(Provided data)
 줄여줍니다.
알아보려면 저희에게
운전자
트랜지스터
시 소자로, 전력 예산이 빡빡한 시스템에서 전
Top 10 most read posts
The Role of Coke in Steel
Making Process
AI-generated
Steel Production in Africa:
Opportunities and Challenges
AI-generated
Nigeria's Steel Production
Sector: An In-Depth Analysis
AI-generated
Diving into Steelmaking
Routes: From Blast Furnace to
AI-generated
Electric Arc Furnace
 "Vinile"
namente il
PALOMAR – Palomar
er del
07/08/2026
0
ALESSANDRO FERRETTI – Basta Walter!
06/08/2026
(End Provided data)
(Provided data)
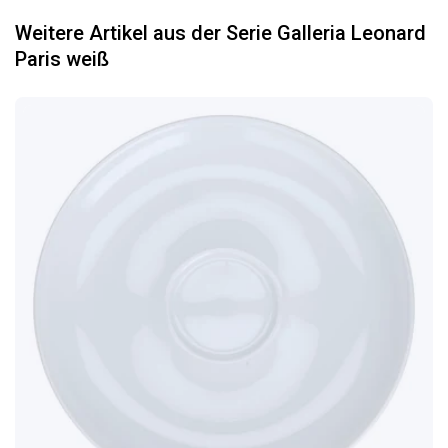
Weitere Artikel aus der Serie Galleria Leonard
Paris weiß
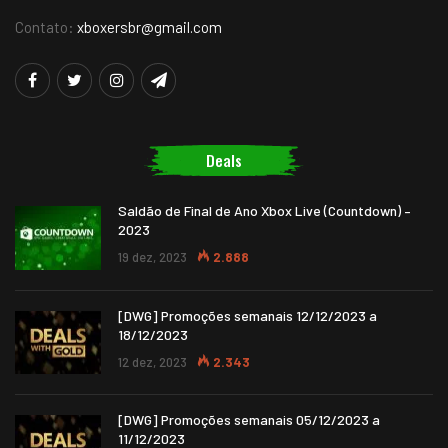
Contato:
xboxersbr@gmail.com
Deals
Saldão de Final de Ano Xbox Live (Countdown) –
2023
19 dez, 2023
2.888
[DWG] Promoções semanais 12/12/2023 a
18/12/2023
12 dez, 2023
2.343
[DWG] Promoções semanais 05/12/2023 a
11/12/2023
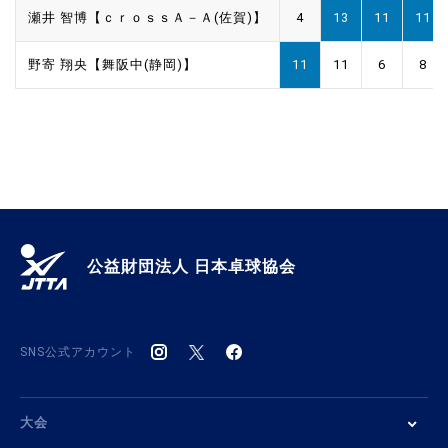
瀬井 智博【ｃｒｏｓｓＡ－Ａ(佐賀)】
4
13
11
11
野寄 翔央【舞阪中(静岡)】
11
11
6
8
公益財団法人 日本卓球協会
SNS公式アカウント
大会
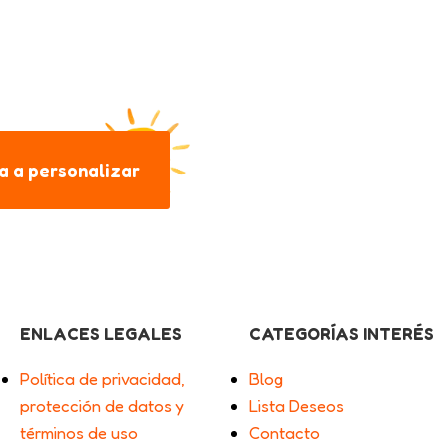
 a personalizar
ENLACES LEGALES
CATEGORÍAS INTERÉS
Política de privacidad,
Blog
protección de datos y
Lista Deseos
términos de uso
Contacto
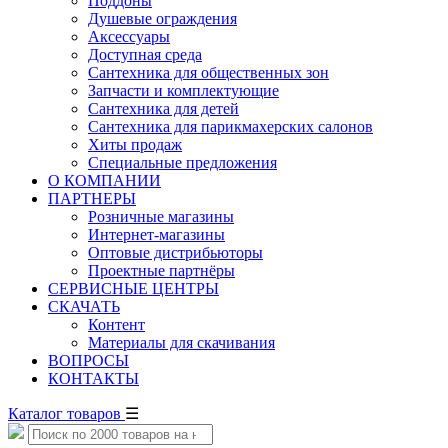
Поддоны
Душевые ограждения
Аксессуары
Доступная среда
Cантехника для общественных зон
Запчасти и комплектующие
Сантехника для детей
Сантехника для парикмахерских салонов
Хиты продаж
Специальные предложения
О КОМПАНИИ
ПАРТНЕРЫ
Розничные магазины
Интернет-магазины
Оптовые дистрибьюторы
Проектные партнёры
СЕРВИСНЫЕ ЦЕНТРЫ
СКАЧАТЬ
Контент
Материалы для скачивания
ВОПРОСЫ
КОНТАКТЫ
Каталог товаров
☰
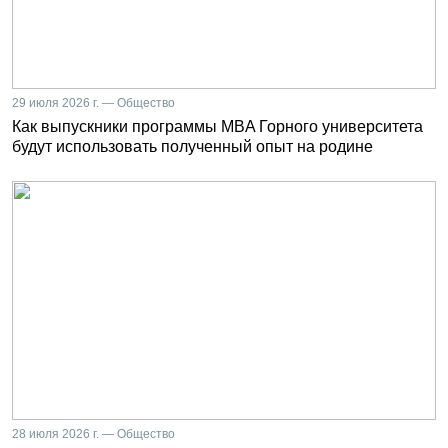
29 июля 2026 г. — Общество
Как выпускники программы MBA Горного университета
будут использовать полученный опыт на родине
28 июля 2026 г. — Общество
(End Provided data)
(Provided data)
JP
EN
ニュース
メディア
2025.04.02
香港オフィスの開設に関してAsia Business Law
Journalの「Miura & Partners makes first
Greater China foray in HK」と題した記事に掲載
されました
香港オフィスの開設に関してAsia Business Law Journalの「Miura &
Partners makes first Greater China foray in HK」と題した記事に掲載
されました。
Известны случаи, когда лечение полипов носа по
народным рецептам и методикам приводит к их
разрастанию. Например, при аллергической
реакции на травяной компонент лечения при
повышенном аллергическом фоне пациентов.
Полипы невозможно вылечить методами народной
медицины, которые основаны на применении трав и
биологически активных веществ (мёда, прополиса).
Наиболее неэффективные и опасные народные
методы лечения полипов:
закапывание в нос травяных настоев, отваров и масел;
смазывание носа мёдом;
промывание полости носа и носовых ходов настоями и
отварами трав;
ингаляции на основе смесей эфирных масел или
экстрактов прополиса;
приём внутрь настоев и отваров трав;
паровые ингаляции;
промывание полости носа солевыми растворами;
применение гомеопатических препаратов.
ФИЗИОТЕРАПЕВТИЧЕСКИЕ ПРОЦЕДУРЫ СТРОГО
(End Provided data)
Pictures are to be left out. Write out only the lines above starting at the one with "СЕРВИСНЫЕ ЦЕНТРЫ" and ending at the one with "28 июля 2026 г. — Общество", both lines included, exactly.

СЕРВИСНЫЕ ЦЕНТРЫ
СКАЧАТЬ
Контент
Материалы для скачивания
ВОПРОСЫ
КОНТАКТЫ
Каталог товаров
☰
29 июля 2026 г. — Общество
Как выпускники программы MBA Горного университета
будут использовать полученный опыт на родине
28 июля 2026 г. — Общество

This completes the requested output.